Surgery has been used in patients with PTE as a means to have either a postoperative seizure-free or a reduced-seizure period in patients with involvement of either the temporal lobe or the neocortex (2, 27, 28). The surgical results are much better in posttraumatic mesial temporal sclerosis than neocortical epilepsy (27). The surgical results depend on the excision of the gliotic region as suggested by T2- and T1-weighted images and the localization of the abnormal region on intraoperative mapping with electrodes (28).
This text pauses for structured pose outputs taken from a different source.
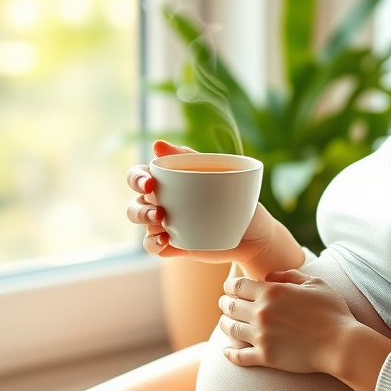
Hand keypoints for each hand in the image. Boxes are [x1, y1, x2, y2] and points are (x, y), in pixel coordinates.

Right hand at [125, 140, 277, 268]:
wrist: (256, 233)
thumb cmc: (235, 195)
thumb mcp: (218, 172)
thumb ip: (187, 157)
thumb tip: (157, 144)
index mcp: (167, 181)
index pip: (139, 176)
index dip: (137, 179)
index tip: (150, 184)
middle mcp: (161, 202)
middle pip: (135, 204)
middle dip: (140, 208)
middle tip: (158, 212)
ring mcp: (166, 225)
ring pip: (141, 224)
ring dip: (145, 223)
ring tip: (162, 223)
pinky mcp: (173, 245)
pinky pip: (152, 245)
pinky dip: (153, 244)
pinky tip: (165, 241)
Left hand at [217, 269, 356, 375]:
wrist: (341, 344)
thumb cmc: (332, 311)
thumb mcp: (314, 283)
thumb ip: (288, 276)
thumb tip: (268, 277)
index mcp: (271, 291)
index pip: (236, 286)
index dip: (230, 286)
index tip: (230, 289)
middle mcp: (261, 313)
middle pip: (229, 306)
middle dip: (224, 303)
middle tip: (225, 304)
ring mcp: (261, 336)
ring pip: (229, 329)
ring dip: (224, 324)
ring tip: (226, 323)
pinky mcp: (265, 358)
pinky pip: (238, 357)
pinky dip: (229, 354)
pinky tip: (227, 351)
It is believed that incomplete identification of the gliotic region is responsible for the failure of surgery more in neocortical PTE than in the temporal lobe epilepsy (27). We believe that this combined approach of mapping the gliotic region may be of value in planning appropriate therapy and may yield better results in these cases with neocortical PTE.
There is a close association of peritraumatic hemorrhage with delayed PTE, and the prominent histopathologic features of hemosiderin deposit in posttraumatic brain tissue strongly implicate iron as an important causative factor in the complex process of posttraumatic epileptogenesis (29). Cortical iron injections in rats induced an epileptogenic focus with occurrence of seizures, which was explained by the peroxidation and destabilization of lipophil neuronal membranes with formation of free radicals. In head trauma, blood extravasation causes deposition of ferrous compounds into neural tissue and the Haber-Weiss iron catalyzed reaction, with hyperproduction of hydroxyl radicals. These reactive oxygen-derived species trigger subsequent formation of peroxidative agents, which in turn cause a self-sustained lipid peroxidation of phospholipid membranes and disruption of the cell wall leading to cell death (30). The induction of an epileptic focus by iron deposition is also related to a decreased nitric oxide synthase activity (31). In addition, there is an impaired glutamate entry into the astrocytes, with a consequent excessive accumulation of this excitatory amino acid in the extracellular space (30).
We have observed that the mere presence of hemosiderin, which is best demonstrated with T2*-weighted imaging, is not a significant causative factor for seizure occurrence. This was seen in all three groups irrespective of seizure activity. However, we observed two cases in which gliosis was seen on T1-weighted MT images around the hemosiderin deposit, and both these patients had intractable seizures. These observations indicate that mere demonstration of hemosiderin may not be strongly related to seizure activity unless there is formation of the gliotic scar around the hemosiderin. However, this needs further confirmation in a larger group of patients with similar abnormalities.
Conclusion
We conclude that T1-weighted MT imaging supplements T2-weighted imaging in depicting the severity of gliosis in delayed PTE and may be of value in predicting the intractability of the seizure in these cases. This information may be of value in better surgical treatment of patients with neocortical PTE by extended resection of MT-visible gliotic scar.
Footnotes
D.K.V. and S.C. received financial assistance from the Council of Scientific and Industrial Research, New Delhi, India.
Presented in part at the meeting of the International Society of Magnetic Resonance in Medicine, Honolulu, Hawaii, May 18–24, 2002.